Generic Threats Cast Shadow on Ambisome and Others
Management flagged potential medium-term risks from generic competition, particularly for Ambisome, even as it currently benefits from a ministry of health contract and limited generic supply. Generic versions are under review in Brazil and already exist in the U.S., and while branded generics in Latin America typically erode sales gradually over three to five years, the company acknowledges a material risk to long-term revenue.
Mature Product Headwinds and Portfolio Pruning
Some of Knight’s mature brands are expected to be flat to slightly declining, in line with their lifecycle stage.
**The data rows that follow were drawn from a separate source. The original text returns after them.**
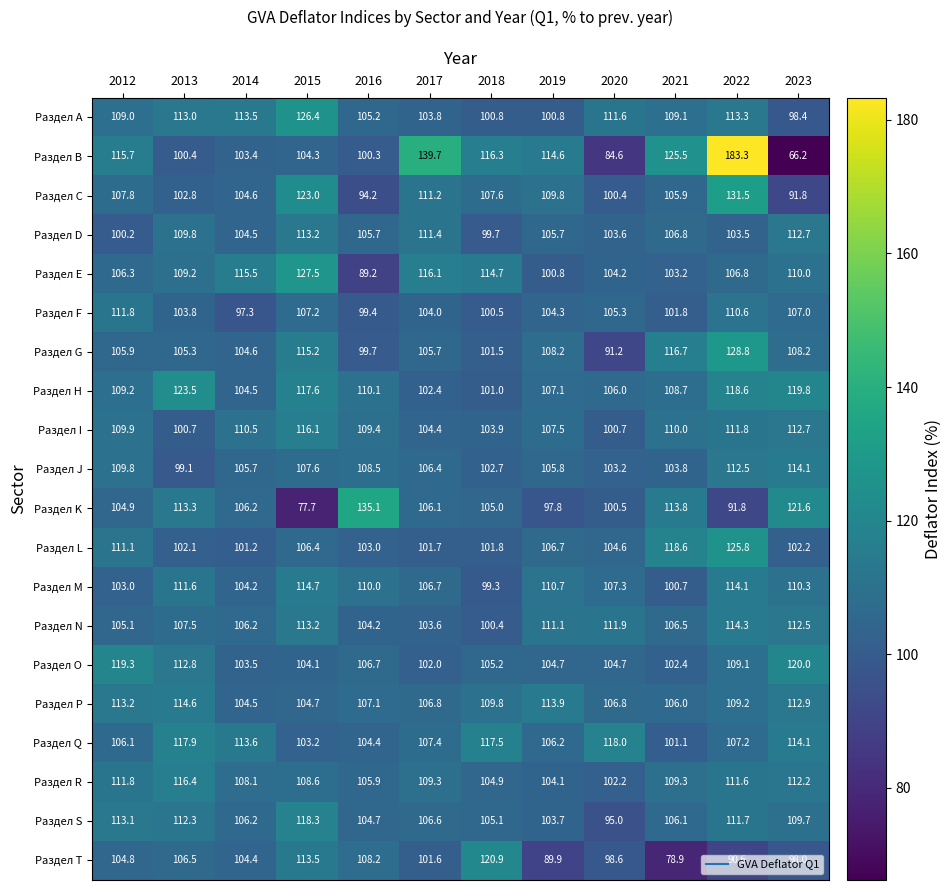

What is the smallest value displayed?

66.2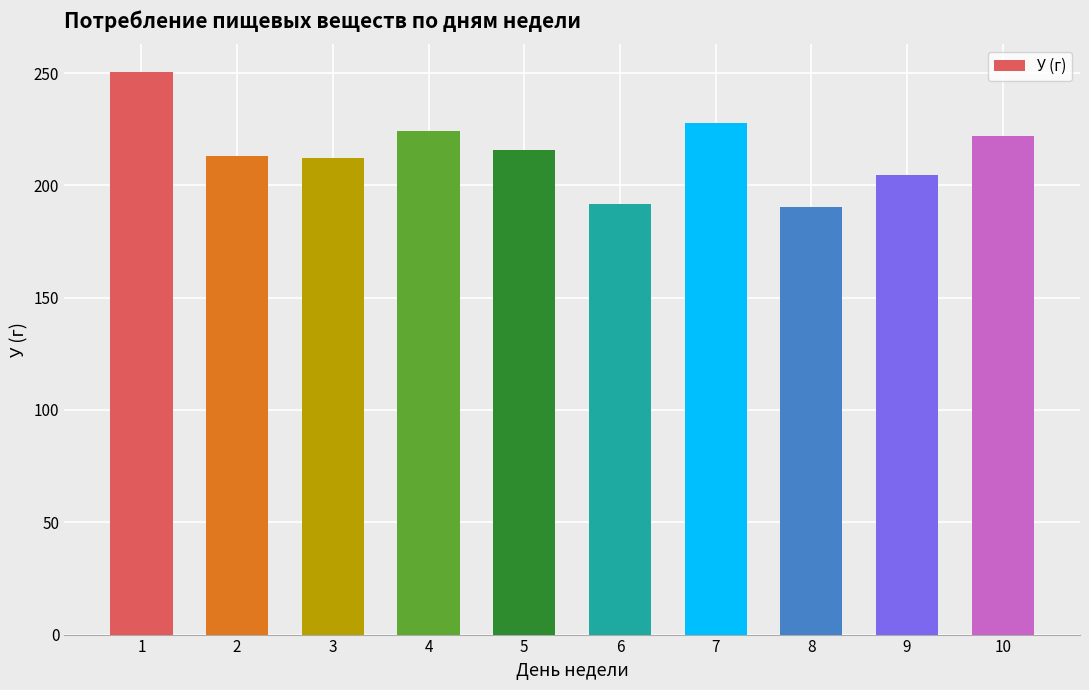

What is the ratio of the value at 8 to the value at 1?

0.8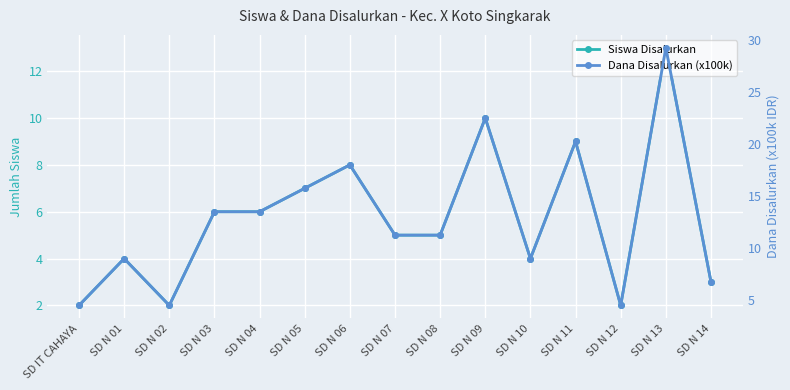

True or false: Dana Disalurkan (x100k) has a value of 7.6 at SD N 12.

False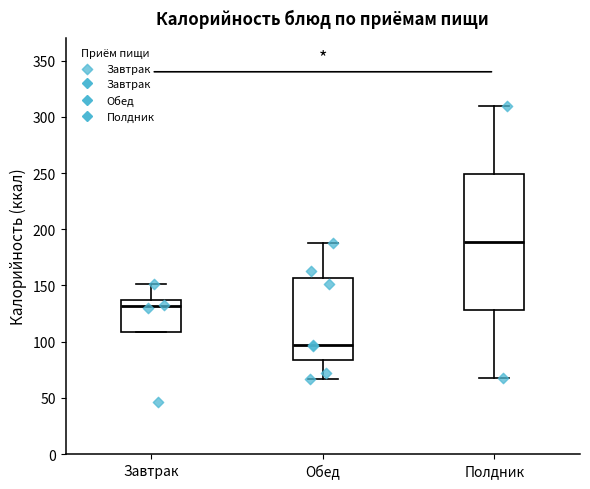

Reading left to right, transcribe this box plot: for each box, give where its median line is, the range the box spans, and where its two whiskers end, as read against the y-axis. The values are not printed on the chart, so give them approximately, as read against the axis.

Завтрак: median 130, box 110 to 140, whiskers 110 to 150
Обед: median 95, box 85 to 155, whiskers 65 to 190
Полдник: median 190, box 130 to 250, whiskers 70 to 310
In addition, a few older products previously acquired will be returned, which management estimates will trim about $7 million annually from revenue, reflecting a deliberate decision to focus on more strategic, higher-growth assets.
Argentina Hyperinflation and FX Sensitivity
Knight’s upgraded guidance assumes no significant impact from hyperinflation accounting in Argentina, a market that remains volatile. Management noted that recent currency movements contributed roughly $5–$10 million to the outlook, highlighting that foreign-exchange swings could still meaningfully influence reported results and investor expectations.
Guidance Signals Confidence but Flags Macro Risks
Overall guidance calls for 2026 revenue of $510–$525 million and adjusted EBITDA of roughly $76.5–$78.8 million, implying healthy growth from Q1’s record baseline. The outlook embeds about 10 planned launches this year, higher promoted-product performance and FX benefits, but also rests on stable conditions in markets like Argentina, leaving some macro risk on the horizon.
Knight Therapeutics’ earnings call painted a picture of a company hitting its stride, combining record revenue and profitability with a strengthened balance sheet and a sizable launch pipeline. While rising costs, regulatory delays and exposure to generics and hyperinflation pose challenges, management’s upgraded guidance and continued investment signal confidence that growth will outweigh these risks for shareholders.